2. In de gevallen waarin wordt verwezen naar de in dit artikel omschreven procedure wordt het Comité ingeschakeld door de voorzitter, hetzij op diens initiatief, hetzij op initiatief van een vertegenwoordiger van een Lid-Staat.

3. De vertegenwoordiger van de Commissie dient een ontwerp in van de te nemen maatregelen. Het Comité brengt over deze maatregelen advies uit binnen een termijn die de voorzitter vaststelt naar gelang van de urgentie van het vraagstuk. Het Comité spreekt zich uit met een meerderheid van 54 stemmen. De stemmen van de Lid-Staten worden gewogen overeenkomstig artikel 148, lid 2, van het Verdrag. De voorzitter van het Comité neemt niet aan de stemming deel.

4. De Commissie stelt de maatregelen vast wanneer zij in overeenstemming zijn met het advies van het Comité en legt deze onmiddellijk ten uitvoer.

5. Wanneer de voorgestelde maatregelen niet in overeenstemming zijn met het advies van het Comité of indien het Comité geen advies heeft uitgebracht, legt de Commissie onverwijld een voorstel voor aan de Raad betreffende de te nemen maatregelen. De Raad stelt de maatregelen vast met gekwalificeerde meerderheid van stemmen.

Indien de Raad binnen drie maanden na indiening van het voorstel geen maatregelen heeft vastgesteld, stelt de Commissie de voorgestelde maatregelen vast, tenzij de Raad zich met gewone meerderheid van stemmen tegen die maatregelen heeft uitgesproken.

Artikel 11

1. De Commissie voert regelmatig controles ter plaatse uit om de uitvoering van het uitroeiingsprogramma te volgen.

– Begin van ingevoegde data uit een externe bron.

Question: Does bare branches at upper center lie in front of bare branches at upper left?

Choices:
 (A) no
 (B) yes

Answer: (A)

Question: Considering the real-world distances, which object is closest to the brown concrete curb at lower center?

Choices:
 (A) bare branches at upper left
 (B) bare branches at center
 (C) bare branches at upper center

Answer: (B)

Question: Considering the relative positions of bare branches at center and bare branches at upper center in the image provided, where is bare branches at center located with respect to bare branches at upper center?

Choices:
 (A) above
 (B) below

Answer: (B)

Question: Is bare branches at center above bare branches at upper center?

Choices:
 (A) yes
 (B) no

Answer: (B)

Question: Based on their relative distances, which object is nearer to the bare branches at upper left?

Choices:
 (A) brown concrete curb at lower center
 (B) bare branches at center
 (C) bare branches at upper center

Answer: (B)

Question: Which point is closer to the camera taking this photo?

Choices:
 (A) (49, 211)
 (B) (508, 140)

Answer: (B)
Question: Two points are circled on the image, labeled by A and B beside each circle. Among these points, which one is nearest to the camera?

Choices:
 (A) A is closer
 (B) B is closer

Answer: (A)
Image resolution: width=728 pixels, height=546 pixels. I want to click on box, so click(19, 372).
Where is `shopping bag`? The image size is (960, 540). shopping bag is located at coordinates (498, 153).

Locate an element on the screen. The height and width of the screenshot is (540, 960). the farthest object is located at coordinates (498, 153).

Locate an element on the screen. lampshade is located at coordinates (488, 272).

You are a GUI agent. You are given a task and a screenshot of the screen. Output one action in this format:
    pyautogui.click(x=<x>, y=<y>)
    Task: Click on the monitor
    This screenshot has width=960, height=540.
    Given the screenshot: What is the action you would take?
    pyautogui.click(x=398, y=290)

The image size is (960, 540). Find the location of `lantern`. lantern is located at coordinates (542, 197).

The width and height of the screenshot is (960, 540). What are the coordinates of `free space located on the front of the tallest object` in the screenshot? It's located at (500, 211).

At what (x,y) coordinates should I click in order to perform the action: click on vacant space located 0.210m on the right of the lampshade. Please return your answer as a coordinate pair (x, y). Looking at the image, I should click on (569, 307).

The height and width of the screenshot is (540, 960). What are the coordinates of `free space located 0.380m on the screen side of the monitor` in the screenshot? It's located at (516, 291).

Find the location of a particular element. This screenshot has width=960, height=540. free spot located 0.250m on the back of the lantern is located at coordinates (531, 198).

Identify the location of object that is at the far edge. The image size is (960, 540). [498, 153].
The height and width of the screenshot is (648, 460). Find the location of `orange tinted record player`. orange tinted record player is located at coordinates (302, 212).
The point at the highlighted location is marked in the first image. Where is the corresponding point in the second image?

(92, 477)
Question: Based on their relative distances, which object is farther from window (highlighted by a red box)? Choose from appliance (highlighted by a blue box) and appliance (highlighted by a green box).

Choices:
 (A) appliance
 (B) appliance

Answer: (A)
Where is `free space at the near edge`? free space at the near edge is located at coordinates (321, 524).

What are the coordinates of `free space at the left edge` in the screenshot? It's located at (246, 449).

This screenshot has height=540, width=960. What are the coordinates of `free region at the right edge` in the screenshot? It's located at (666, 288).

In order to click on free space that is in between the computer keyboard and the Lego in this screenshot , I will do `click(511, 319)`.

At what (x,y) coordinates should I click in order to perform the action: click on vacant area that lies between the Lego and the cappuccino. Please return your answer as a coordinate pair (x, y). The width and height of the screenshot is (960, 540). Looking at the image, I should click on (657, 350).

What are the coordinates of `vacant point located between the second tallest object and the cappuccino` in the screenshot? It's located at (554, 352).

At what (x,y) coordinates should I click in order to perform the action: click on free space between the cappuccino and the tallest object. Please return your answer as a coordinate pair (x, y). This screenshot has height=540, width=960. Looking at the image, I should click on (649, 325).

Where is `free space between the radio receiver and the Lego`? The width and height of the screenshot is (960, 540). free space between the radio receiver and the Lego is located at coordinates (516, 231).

De Commissie brengt de Lid-Staten regelmatig, en ten minste eenmaal per jaar, van die ontwikkeling op de hoogte, aan de hand van de inlichtingen die worden verstrekt door de Portugese autoriteiten, die samen met de betalingsaanvragen bij de Commissie een voortgangsrapport moeten indienen, en van eventuele verslagen van voor rekening van de Gemeenschap handelende en door de Commissie aangewezen deskundigen die ter plaatse zijn geweest.

2. Indien het uitroeiingsprogramma in de loop van de tenuitvoerlegging ervan zou moeten worden gewijzigd, wordt een nieuw goedkeuringsbesluit genomen volgens de procedure van artikel 10.

Artikel 12

Deze beschikking is gericht tot de Portugese Republiek.

Gedaan te Brussel, 20 februari 1989.

Voor de Raad

De Voorzitter

F. FERNANDEZ ORDOÑEZ

(1) Advies uitgebracht op 17 februari 1989 (nog niet verschenen in het Publikatieblad).

(1) PB nr. L 255 van 18. 10. 1968, blz. 23.